Anne Baba Olmak
En güzel duygulardan birisidir anne-baba olmak. Ancak hiç kolay değildir. Fedakarlık ister, sabır ister, merhamet ister, vicdan ister… En önemlisi hem fiziksel hem ruhsal hazır olmayı ister.
Dünyaya gelen canlılar içinde en bakıma muhtaç canlıdır insan. Dünyaya gelen insanın onu koruyacak, onu sevecek, onu anlayacak, yanında olacak aileye ihtiyacı vardır. Bebekle birlikte gelen ebeveynliğin sorumluluklarını almaya hazır olmak gerekir. Hiç kimse sadece dünyaya bir çocuk getirdi diye anne ve baba olamaz. Hiç bir insan anne veya babasını seçerek dünyaya gelmez. Ailesini seçme şansı olmayan bebeğin sorumluluğu da yoktur. Bu nedenle her bebek masumdur. Masum ve bakıma muhtaç doğacak insanın kaderi en başta ailesinin ellerindedir.

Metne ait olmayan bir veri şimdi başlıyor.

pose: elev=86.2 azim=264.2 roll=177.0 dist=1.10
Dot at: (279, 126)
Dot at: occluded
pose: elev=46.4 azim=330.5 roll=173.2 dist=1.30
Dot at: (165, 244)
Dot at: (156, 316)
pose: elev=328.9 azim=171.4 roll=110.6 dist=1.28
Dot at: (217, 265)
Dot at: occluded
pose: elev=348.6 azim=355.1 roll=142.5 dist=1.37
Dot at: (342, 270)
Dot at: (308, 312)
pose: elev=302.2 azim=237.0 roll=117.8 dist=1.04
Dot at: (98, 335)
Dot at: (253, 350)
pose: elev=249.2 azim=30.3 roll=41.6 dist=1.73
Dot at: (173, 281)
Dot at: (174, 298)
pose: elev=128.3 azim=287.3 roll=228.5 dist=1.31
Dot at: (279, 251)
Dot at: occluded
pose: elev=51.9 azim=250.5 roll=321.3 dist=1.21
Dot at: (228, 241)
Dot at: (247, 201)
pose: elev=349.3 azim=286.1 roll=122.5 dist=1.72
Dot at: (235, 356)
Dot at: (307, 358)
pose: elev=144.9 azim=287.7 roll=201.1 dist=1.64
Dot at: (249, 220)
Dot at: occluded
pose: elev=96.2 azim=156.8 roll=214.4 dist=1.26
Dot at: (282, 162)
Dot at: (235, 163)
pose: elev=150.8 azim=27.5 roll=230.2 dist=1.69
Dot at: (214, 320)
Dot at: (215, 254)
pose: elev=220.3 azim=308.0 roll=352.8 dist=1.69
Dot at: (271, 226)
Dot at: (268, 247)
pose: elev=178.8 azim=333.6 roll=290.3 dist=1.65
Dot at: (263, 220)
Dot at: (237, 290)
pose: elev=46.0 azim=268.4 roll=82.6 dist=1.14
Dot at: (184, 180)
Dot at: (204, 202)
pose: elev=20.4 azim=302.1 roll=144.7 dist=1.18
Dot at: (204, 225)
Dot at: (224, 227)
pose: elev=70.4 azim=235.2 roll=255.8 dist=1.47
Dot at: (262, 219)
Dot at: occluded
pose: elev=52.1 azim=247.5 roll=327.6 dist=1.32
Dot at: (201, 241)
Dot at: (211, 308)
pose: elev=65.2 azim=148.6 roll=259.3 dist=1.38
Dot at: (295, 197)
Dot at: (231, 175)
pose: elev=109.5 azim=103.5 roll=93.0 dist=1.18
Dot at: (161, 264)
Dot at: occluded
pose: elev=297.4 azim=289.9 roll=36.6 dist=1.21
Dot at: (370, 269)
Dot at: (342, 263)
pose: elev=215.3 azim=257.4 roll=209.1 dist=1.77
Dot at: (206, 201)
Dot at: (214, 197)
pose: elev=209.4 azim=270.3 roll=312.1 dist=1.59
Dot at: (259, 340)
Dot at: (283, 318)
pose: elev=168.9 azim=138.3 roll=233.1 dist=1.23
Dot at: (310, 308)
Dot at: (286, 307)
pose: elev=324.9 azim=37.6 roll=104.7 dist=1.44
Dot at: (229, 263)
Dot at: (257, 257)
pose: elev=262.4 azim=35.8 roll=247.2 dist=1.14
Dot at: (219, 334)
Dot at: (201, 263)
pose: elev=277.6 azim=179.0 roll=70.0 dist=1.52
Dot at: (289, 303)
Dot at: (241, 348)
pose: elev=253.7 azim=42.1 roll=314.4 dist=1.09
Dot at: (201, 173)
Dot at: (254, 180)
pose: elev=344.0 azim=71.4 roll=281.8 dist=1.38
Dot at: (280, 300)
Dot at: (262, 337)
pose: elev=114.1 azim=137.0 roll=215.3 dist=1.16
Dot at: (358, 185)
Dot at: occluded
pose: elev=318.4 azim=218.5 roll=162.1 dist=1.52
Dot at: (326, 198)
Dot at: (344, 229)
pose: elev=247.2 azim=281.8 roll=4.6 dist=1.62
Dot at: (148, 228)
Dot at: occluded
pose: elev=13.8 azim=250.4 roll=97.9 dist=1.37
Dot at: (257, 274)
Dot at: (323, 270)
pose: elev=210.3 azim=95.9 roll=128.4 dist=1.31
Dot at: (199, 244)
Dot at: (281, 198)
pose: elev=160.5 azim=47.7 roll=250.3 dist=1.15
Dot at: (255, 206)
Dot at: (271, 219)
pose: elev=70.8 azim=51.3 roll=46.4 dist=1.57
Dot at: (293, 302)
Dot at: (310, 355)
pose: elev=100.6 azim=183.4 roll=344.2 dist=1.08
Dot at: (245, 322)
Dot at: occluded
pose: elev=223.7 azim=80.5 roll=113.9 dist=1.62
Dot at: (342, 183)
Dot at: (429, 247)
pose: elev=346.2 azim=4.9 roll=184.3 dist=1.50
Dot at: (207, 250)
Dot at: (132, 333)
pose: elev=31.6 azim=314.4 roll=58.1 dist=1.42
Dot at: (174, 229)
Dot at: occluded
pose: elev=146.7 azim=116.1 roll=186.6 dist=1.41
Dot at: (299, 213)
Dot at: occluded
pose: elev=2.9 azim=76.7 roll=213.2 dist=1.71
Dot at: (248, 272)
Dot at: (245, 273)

Her geçen gün bir çok toplumda hazır olmadan anne baba olan ailelerin cezalarını çeken masum çocukların sayısı artmaktadır.
Gündüz kuşağı televizyon programlarında veya akşam haber bültenlerinde seyredilen bir dizi-film senaryosu değil maalesef hayatın gerçeği.
Erken yaşta evlilikler, fedakarlık yapmak istemeyen ebeveynler, kısa zaman süren evlilikler, evlilik dışı ilişkiler ve daha bir çoğu. Sonuç ise kaybolan, ortada bırakılan, ilgisiz, sevgisiz, mutsuz çocuklar…
Mutsuz çocuklar bir filmin değil hayatın içindeler. Belki önünden geçtiğimiz evde yaşıyor. Belki yemek yediğimiz lokantada karşı masada oturuyor. Şehrin karşı yakasında belki, hiç gitmediğimiz bir semtte, karanlıkta fark etmediğimiz bir sokakta, okulda, çok uzakta ya da çok yakında, belki de şu an size bakıyor.
Mutsuz çocuklar umutsuz gelecek demektir. Geleceği iyileştirmek için çocukların yaşaması, mutlu olması gereklidir. Bunu da bugün ancak biz anne babalar gerçekten annelik ve babalık yaparak başarabiliriz.